Afrixalus lacteus
- Conservation status: Endangered (IUCN 3.1)

Scientific classification
- Kingdom: Animalia
- Phylum: Chordata
- Class: Amphibia
- Order: Anura
- Family: Hyperoliidae
- Genus: Afrixalus
- Species: A. lacteus
- Binomial name: Afrixalus lacteus Perret, 1976

= Afrixalus lacteus =

- Authority: Perret, 1976
- Conservation status: EN

Species of frog

Afrixalus lacteus is a species of frog in the family Hyperoliidae. It is endemic to Cameroon and known from a few mountains in the western part of the country; specifically, it has been recorded from Mount Manengouba (its type locality), Mount Nlonaka, and the southern Bamileke Highlands (Mount Bana, Foto, and Batie). Common name Cameroon banana frog has been coined for it. Prior to its description, it was confused with Afrixalus lindholmi.

==Description==
Adult males measure 22–27 mm and adult females 25–29 mm in snout–vent length. The overall appearance is stocky. The fingers are about one-third webbed and the toes are half webbed; both finger and toe tips bear large discs. The colouration varies by the time of the day: during the daytime, the dorsum is almost completely milky white, with few brown chromatophores, whereas at night, there are numerous brown chromatophores and the dorsum may be completely brown. The canthus rostralis is always brown. The thighs, hands, and feet are lemon yellow.

The male advertisement call is a rather quiet, high-pitched buzzing.

==Habitat and conservation==
Afrixalus lacteus is found in montane forests (including secondary forest and forest edges) and in Raffia palm swamps at elevations of 1200–1900 m above sea level. Males call from the canopy of trees close to streams where breeding takes place.

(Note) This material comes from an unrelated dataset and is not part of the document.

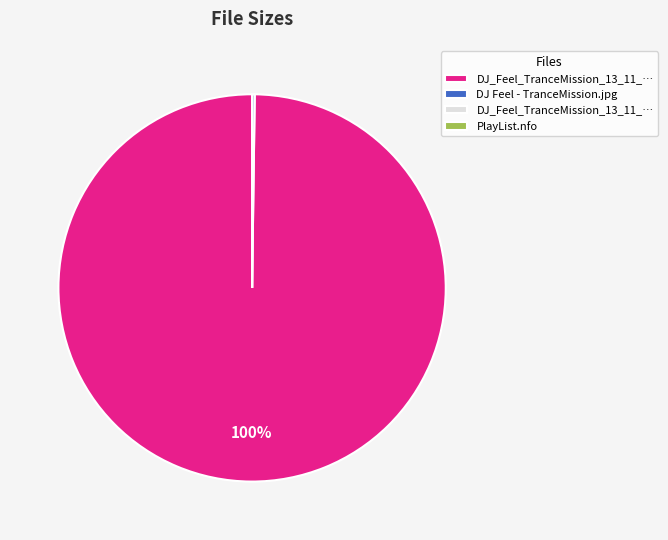

To the nearest percent, what is the difference between the largest and smallest slice percentages?

100%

Afrixalus lacteus is an uncommon species known from only few localities. It is threatened by habitat loss and fragmentation associated with agricultural encroachment and collection of wood. On Mount Manengouba a specific threat is deforestation caused by unsustainable harvesting of Prunus africana. Afrixalus lacteus is not known from any protected area.